On the second day of Steve Pappas’ trial to unseat 3rd District Supervisor Doreen Farr, his legal team continued to lay the foundation for a case based on widespread voter fraud.

Prosecuting attorney Jeff Lake spent much of the second full day in trial questioning staff from the Office of the Registrar about how voter identification is validated. Step by step, he questioned Renee Bischof – the head of operations for the County’s Elections Division – about the registration process, asking for specifics about protocol used to ensure that persons filling out voter registration cards were in fact who they said they were.

Lake has yet to produce any evidence that fraud occurred and has spent the first days of the trial attempting to show how problems with the registration process might have allowed invalid voters to cast ballots.

Pappas, who lost the November election to Farr by 806 votes, has claimed that endemic voter fraud existed throughout the 18 UCSB and Isla Vista precincts. He is now asking the judge to throw out a portion of the roughly 10,000 votes cast in those precincts.
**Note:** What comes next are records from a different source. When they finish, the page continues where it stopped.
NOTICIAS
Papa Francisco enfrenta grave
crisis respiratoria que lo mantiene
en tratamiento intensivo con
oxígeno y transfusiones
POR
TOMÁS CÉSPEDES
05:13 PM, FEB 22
Based on voting percentages, Pappas would have to convince the judge to throw out approximately 3,000 votes to overcome his deficit to Farr.

Lake’s line of questioning yesterday focused primarily on the CalValidator system, the state’s verification program that matches information provided on voter registration cards with government records and informs the county registration office whether a match exists.

If no match exists, the individual is not put on the CalVoter list, but may be contacted by the county’s voter outreach service to try and obtain the correct information. If the voter cannot be contacted, they will be given a provisional ballot on Election Day.

Using flow charts as visual aid, Lake guided Bichof through the process, attempting to prove that the methods used by the county to insure the validity of voters were “invalid and inadequate.”

“As far as you’re concerned…even if [the name] didn’t match and even if outreach wasn’t successful, [a person] remains on the voter list?” Lake asked Bichof after she said that people not on CalVoter’s list can cast ballots. “Does this mean that people can say they’re someone other than who they are?”

When given the opportunity to cross-examine Bichof, Farr’s council Frederic Woocher presented a flow chart of his own. Naturally, his led to the contrary conclusion – that the CalValidator system had fulfilled its purpose during the registration process legally and legitimately, and that the majority of the voter cards came back as exact matches and weren’t a problem.

Furthermore, Woocher contested the prosecution’s assertion that names not matched by the CalValidator were illegitimate voters.

“The purpose of Calvalidator is not to validate that I am Fred Woocher, but to assign me a unique number for the state database,” he said. “The purpose is to identify a unique number with an individual.”

The prosecution is expected to call witnesses from the registration drives when the trial resumes tomorrow morning, including members of the Campus Democrats that were subpoenaed earlier this month.